-- START EXERCISE DATA --
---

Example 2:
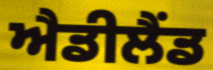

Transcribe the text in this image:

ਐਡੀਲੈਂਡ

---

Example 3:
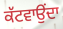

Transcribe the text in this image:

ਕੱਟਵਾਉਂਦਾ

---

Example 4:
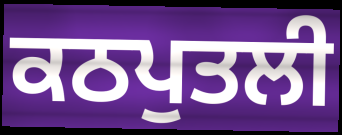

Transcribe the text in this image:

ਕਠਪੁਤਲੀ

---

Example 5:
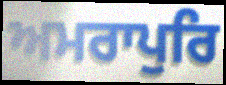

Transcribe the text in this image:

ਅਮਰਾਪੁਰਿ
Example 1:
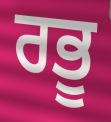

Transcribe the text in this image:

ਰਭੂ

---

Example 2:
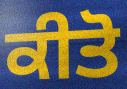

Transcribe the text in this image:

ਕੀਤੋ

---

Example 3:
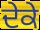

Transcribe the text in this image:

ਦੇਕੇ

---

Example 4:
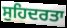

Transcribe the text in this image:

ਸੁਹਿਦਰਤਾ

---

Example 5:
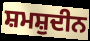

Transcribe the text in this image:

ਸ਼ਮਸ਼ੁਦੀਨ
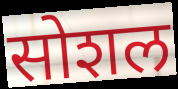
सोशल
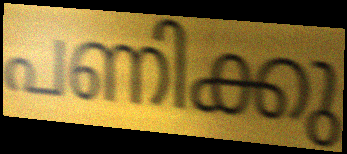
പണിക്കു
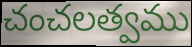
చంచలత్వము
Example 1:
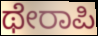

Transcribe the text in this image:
-- END EXERCISE DATA --
TO BE DONE: Edit the rows above so that each "image" becomes "photo" and nothing else changes. Give all the rows again without the pictures.

SOLUTION TO THIS EXERCISE:
---

Example 2:

Transcribe the text in this photo:

ਐਡੀਲੈਂਡ

---

Example 3:

Transcribe the text in this photo:

ਕੱਟਵਾਉਂਦਾ

---

Example 4:

Transcribe the text in this photo:

ਕਠਪੁਤਲੀ

---

Example 5:

Transcribe the text in this photo:

ਅਮਰਾਪੁਰਿ
Example 1:

Transcribe the text in this photo:

ਰਭੂ

---

Example 2:

Transcribe the text in this photo:

ਕੀਤੋ

---

Example 3:

Transcribe the text in this photo:

ਦੇਕੇ

---

Example 4:

Transcribe the text in this photo:

ਸੁਹਿਦਰਤਾ

---

Example 5:

Transcribe the text in this photo:

ਸ਼ਮਸ਼ੁਦੀਨ
सोशल
പണിക്കു
చంచలత్వము
Example 1:

Transcribe the text in this photo:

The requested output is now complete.